# [EXERCISE PROMPT]
Would you please copy each line of the data in which the string "linejoin" occurs?
--- WORKING DATA Enclosed Below ---
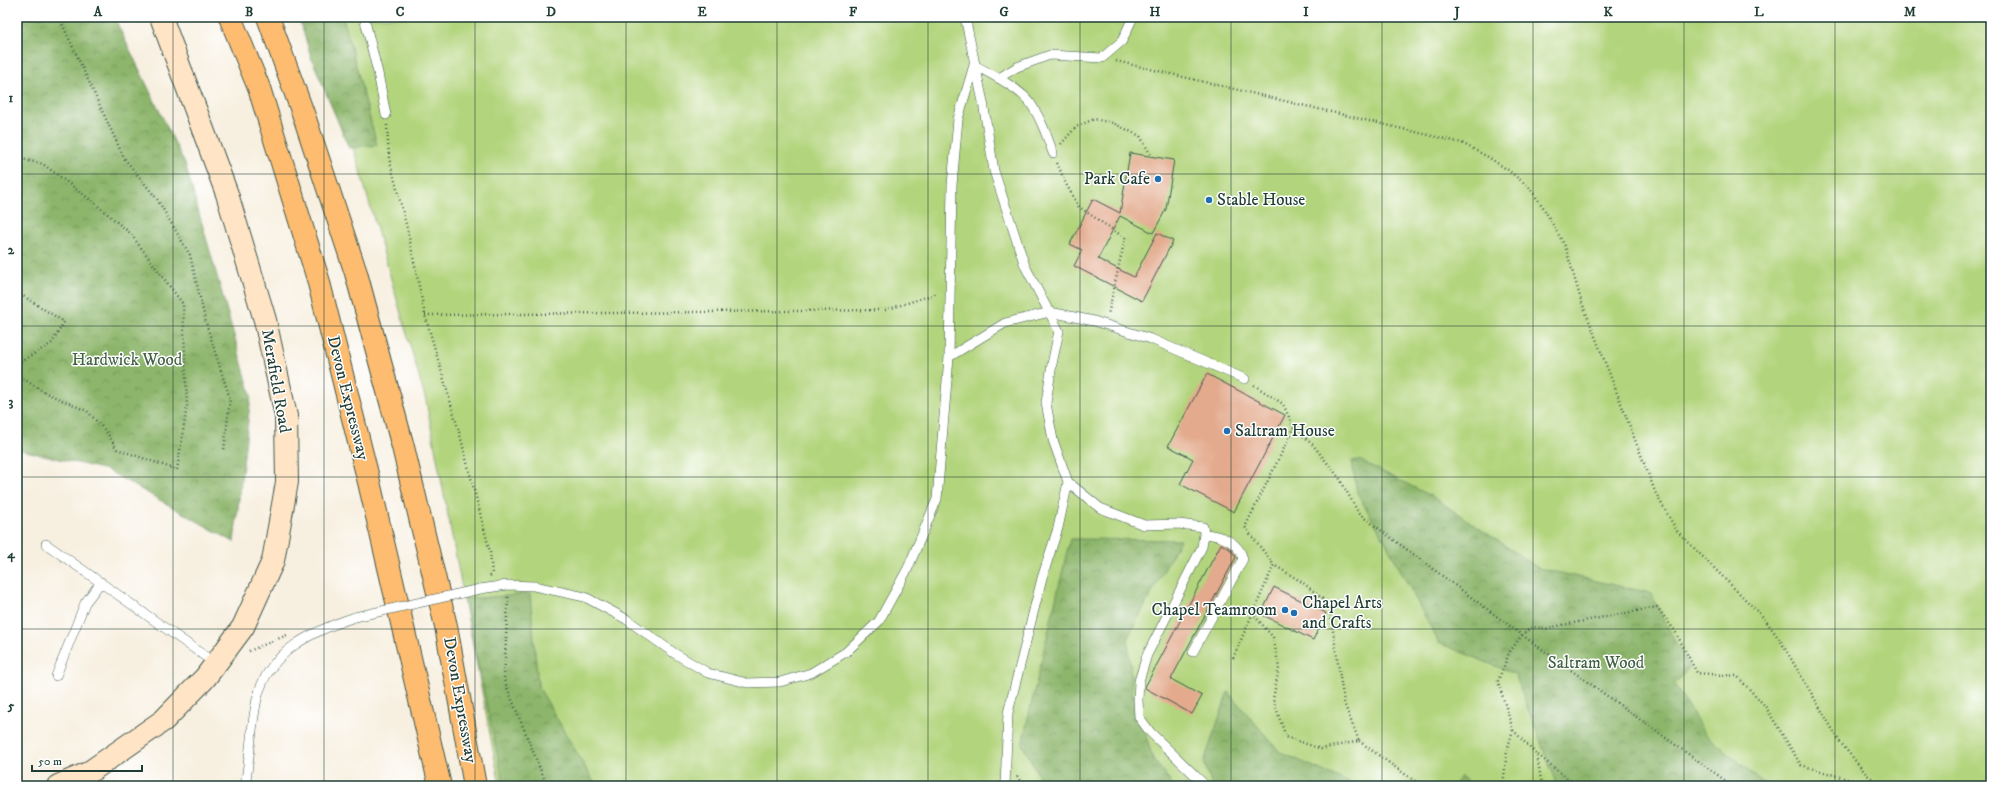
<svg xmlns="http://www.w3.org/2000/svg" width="2008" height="803" font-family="'IM FELL DW Pica',serif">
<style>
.green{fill:#b2d47c;stroke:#688858}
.forest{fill:url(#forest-crowns);stroke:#567a50}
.building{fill:#e3aa8d}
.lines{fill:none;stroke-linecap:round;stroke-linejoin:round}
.lane-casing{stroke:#3f584e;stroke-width:10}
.secondary-casing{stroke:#3f584e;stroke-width:24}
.highway-casing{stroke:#3f584e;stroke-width:24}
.path{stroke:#3f584e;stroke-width:2.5;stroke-dasharray:1 3;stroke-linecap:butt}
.lane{stroke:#fff;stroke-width:9}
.secondary{stroke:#ffe4c6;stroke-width:22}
.highway{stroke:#febc70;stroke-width:22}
.lane-bridge-casing{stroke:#3f584e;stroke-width:10;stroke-linecap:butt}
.lane-bridge{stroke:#fff;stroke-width:9}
.grid{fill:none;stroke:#1f3d34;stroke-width:1;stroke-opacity:0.55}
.poi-dot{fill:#1f6fb2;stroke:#fff;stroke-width:1.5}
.labels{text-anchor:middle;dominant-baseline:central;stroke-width:3;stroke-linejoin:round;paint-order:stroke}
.poi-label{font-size:17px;fill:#1f3d34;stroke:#fff;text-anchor:start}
.park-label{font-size:17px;fill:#446346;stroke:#fff}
.street-label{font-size:17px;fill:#1f3d34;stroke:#fff}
.neatline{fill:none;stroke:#1f3d34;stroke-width:1.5}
.grid-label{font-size:13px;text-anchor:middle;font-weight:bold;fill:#1f3d34}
</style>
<defs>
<pattern id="forest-crowns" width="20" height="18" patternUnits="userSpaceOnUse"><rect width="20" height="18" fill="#8db66c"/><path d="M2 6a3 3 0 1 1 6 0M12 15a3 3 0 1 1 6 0" fill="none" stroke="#73955a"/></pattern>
</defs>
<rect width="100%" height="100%" fill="#fff"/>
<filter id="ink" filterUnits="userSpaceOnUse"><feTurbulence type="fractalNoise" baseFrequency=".025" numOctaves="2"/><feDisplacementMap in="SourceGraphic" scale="8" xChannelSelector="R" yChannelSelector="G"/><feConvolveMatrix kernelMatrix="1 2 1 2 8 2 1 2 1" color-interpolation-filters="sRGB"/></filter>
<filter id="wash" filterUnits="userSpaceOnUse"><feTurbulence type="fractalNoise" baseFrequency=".012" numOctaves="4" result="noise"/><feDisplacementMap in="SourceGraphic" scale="16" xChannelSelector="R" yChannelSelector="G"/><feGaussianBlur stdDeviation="0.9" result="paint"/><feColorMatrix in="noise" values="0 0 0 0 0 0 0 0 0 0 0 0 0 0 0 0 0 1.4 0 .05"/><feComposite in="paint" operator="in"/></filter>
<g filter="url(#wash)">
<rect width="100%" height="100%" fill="#f7efdf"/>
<!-- green -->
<path class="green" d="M309,17h1682v769h-1491l-74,-385 -69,-241z"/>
<!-- forest -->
<path class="forest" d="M17,17h97l71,147 66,231 -17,147 -127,-72 -90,-21z
M299,17h44l34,128 -28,3 -38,-91z
M1359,460l74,37 105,71 112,25 39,75 -15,16 31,50 62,52h-210l-42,-112 -76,-31 -55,-104 -27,-46 -5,-32z
M1070,539l110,1 -52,97 4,53 21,69 21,27h-130l-22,-42z
M530,594l8,92 58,100h-92l-40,-187z
M1228,692l52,60 77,34h-145l-8,-24z
M1460,776l14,10h-20z"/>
<g id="blocks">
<!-- building -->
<path class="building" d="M1130,153l44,7 -8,49 -13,24 -33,-17 -22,43 36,18 23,-44 16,8 -31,60 -68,-35 8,-16 -12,-6 23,-45 27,14z
M1207,374l78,41 -51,97 -54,-28 13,-25 -25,-13z
M1221,544l9,5 6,8 -65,122 31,17 -10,18 -47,-26v-1z
M1274,587l52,26 -13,27 -52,-26z"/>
</g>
</g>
<g filter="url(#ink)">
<use href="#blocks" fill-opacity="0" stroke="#3f584e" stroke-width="1"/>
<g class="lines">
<!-- lane casing -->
<g class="lane-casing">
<path id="lane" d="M364,17l14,56 8,42
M965,17l18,85 11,69 31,95 34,65 -7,33 -6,39 7,37 15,42 -10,46 -16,50 -34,135 -3,73
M974,65c17,9 47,24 57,39 10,15 16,32 22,49
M999,78l18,-11 33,-12 52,3 20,-17 11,-24
M949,357l56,-34 45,-11 44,9 57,18 94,40
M1068,482l32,26 44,17 35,-1 24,3 1,7 -2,13 -55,108 -8,26 -1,19 1,17 11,15 56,54
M46,544l170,120
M480,589l28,-4 26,1 51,11 41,22 48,34 34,20 39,10 33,-1 31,-9 35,-21 33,-31 29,-53 29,-69 12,-142 3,-172 6,-66 16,-54
M1193,652l50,-93c-4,-17 -22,-24 -39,-25
M56,676l29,-73 16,-21
M245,786c5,-29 6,-59 12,-87 11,-48 56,-68 98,-82"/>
</g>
<!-- secondary casing -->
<g class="secondary-casing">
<path id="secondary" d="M58,786l30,-13 76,-53 41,-42 38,-51 30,-66 14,-79 -1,-66 -21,-96 -38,-126 -66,-177"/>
</g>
<!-- highway casing -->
<g class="highway-casing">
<path id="highway" d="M230,17l29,71 59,191 51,203 71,304
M268,17l36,99 52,157 47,174 43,179 29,160"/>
</g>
<!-- path -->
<path class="path" d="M59,17l65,141 33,41 33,56 16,68 24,76 -6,51
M1116,61l346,82 26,14 20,13 21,17 14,20 22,39 16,54 75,194 21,37 86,86 17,23 60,102 27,33 17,11
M387,125l2,33 19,74 17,83 35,120 30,117 2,22 -2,2
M1061,144l15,-17 18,-8 19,4 27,13 12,21
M17,158l26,6 49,37 38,32 53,71 4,102 -10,64 -60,-21 -11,-18 -19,-20 -41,-18 -29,-18
M1057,163l9,21 13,23 46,31 -17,77
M17,292l47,30 -12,21 -35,21
M425,315l461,-5 52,-17
M1294,428l19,17 27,34 19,35 163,121 211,151
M508,597l-4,83 43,106
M1252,613l21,24 6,31 -6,31 13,38 35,12 38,-8 -15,-38 -15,-99 -27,-22 -28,-17
M249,651l38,-16
M1233,658l41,-93 -29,-38 49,-99 -11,-24 -29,-19
M1513,730l24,25 5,31
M1359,741l54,39 12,6
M1538,755l39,31
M1017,776l6,10
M1503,786l4,-36 6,-20 -15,-49 11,-28 13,-18 10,-8 15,1 110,-21 18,24 22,42 40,3 28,30 36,59 53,16 5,5"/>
<!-- lane -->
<use href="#lane" class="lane"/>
<!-- secondary -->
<use href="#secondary" class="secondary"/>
<!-- highway -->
<use href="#highway" class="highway"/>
<!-- lane-bridge casing -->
<g class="lane-bridge-casing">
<path id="lane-bridge" d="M355,617l125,-28"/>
</g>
<!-- lane-bridge -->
<use href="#lane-bridge" class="lane-bridge"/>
</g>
</g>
<!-- grid -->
<path class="grid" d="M173,17v769M324,17v769M475,17v769M626,17v769M777,17v769M928,17v769M1080,17v769M1231,17v769M1382,17v769M1533,17v769M1684,17v769M1835,17v769M17,174h1974M17,326h1974M17,477h1974M17,629h1974"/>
<!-- markers -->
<g class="poi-dot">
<circle cx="1158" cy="179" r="4"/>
<circle cx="1209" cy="200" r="4"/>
<circle cx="1227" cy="431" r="4"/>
<circle cx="1285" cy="610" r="4"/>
<circle cx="1294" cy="613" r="4"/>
</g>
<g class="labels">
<!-- poi labels -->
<g class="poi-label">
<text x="1150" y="179" text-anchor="end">Park Cafe</text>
<text x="1217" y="200">Stable House</text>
<text x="1235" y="431">Saltram House</text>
<text x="1302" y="603">Chapel Arts<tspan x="1302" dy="20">and Crafts</tspan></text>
<text x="1277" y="610" text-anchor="end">Chapel Teamroom</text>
</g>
<!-- park labels -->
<g class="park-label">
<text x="127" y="360">Hardwick Wood</text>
<text x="1596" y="663">Saltram Wood</text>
</g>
<!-- street labels -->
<g class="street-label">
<text transform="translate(276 381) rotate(80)">Merafield Road</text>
<text transform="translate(348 398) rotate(76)">Devon Expressway</text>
<text transform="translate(460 700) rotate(80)">Devon Expressway</text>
</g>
</g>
<!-- margin -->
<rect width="2008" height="803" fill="none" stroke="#fff" stroke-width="44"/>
<!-- scale -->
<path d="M32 765v6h110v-6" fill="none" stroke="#1f3d34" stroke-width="2"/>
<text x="38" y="765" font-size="12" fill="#1f3d34" stroke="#ffffff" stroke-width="3" paint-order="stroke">50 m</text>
<rect x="22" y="22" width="1964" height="759" class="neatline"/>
<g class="grid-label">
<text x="98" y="16">A</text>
<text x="249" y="16">B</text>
<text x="400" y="16">C</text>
<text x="551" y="16">D</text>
<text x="702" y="16">E</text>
<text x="853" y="16">F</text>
<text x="1004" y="16">G</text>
<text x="1155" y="16">H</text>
<text x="1306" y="16">I</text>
<text x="1457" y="16">J</text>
<text x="1608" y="16">K</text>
<text x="1759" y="16">L</text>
<text x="1910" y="16">M</text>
<text x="11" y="102">1</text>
<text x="11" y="254">2</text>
<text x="11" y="406">3</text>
<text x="11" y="558">4</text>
<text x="11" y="710">5</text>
</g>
</svg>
--- End of Enclosed WORKING DATA ---
# [OUTPUT FOR THIS EXERCISE]
.lines{fill:none;stroke-linecap:round;stroke-linejoin:round}
.labels{text-anchor:middle;dominant-baseline:central;stroke-width:3;stroke-linejoin:round;paint-order:stroke}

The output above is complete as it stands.